“Yes, missie, yes; I am a patriot to the bone of my back! I hate the English Government; damn the English Government! Let us have our land back and our Volksraad. Almighty! I saw who was in the right at Laing’s Nek there. Ah, those poor rooibaatjes! I killed four of them myself; two as they came up, and two as they ran away, and the last one went head-over-heels like a buck. Poor man! I cried for him afterwards. I did not like going to fight at all, but Frank Muller sent to me and said that if I did not go he would have me shot. Ah, he is a devil of a man, that Frank Muller! So I went, and when I saw how the dear Lord had put it into the heart of the English general to be a bigger fool even that day than he is every day, and to try and drive us out of Laing’s Nek with a thousand of his poor rooibaatjes, then, I tell you, I saw where the right lay, and I said, ‘Damn the English Government! What is the English Government doing here?’ and after Ingogo I said it again.”
“Never mind all that, Oom Coetzee,” broke in Jess. “I have heard you tell a different tale before, and perhaps you will again. How are my uncle and my sister? Are they at the farm?”
“Almighty! you don’t suppose that I have been there to see, do you? But, yes, I have heard they are there. It is a nice place, that Mooifontein, and I think that I shall buy it when we have turned all you English people out of the land. Frank Muller told me that they were there. And now I must be getting on, or that devil of a man, Frank Muller, will want to know what I have been about.”
“Oom Coetzee,” said Jess, “will you do something for me?

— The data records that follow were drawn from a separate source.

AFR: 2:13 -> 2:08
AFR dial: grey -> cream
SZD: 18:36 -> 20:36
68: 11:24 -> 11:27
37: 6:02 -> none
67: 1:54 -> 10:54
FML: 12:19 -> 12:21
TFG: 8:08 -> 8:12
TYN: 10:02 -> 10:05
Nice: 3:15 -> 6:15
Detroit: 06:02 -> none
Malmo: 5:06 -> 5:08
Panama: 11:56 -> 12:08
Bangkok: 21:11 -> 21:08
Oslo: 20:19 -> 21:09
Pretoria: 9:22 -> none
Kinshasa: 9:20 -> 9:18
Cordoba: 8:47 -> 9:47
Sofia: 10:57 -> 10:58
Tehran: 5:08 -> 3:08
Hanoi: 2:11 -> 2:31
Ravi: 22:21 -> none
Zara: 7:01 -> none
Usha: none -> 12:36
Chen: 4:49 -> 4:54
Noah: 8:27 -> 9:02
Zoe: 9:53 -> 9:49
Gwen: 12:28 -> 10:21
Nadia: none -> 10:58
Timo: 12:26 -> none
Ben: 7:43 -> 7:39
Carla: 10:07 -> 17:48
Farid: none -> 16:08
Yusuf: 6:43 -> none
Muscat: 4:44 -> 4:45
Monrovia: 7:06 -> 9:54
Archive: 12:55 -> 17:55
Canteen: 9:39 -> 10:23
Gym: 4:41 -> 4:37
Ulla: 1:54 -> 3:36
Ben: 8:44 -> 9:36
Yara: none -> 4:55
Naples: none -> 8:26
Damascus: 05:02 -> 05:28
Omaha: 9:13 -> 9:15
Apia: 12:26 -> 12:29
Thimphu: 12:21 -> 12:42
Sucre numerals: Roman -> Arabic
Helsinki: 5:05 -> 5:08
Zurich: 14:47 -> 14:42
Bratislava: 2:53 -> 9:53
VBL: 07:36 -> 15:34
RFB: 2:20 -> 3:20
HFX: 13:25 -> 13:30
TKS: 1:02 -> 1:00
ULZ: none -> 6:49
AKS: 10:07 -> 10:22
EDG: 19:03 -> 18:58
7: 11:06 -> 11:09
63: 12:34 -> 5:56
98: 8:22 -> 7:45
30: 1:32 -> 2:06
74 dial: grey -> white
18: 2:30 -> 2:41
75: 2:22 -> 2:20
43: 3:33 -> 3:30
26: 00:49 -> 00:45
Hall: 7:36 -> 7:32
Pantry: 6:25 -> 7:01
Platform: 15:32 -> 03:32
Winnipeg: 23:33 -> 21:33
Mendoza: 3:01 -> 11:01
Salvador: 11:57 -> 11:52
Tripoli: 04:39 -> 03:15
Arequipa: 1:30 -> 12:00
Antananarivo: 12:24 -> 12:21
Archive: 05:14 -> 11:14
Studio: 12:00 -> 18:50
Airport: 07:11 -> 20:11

We are old friends, you know, and once I persuaded my uncle to lend you five hundred pounds when all your oxen died of the lungsick.”
“Yes, yes, it shall be paid back one day—when we have hunted the damned Englishmen out of the country.” And he began to gather up his reins preparatory to riding off.
“Will you do me a favour?” said Jess, catching the pony by the bridle.
“What is it? What is it, missie? I must be getting on. That devil of a man, Frank Muller, is waiting for me with the prisoners at the Rooihuis Kraal.”
“I want a pass for myself and Captain Niel, and an escort. We wish to go home.”
The old Boer held up his fat hands in amazement.
“Almighty!” he said, “it is impossible. A pass!—who ever heard of such a thing? Come, I must be going.”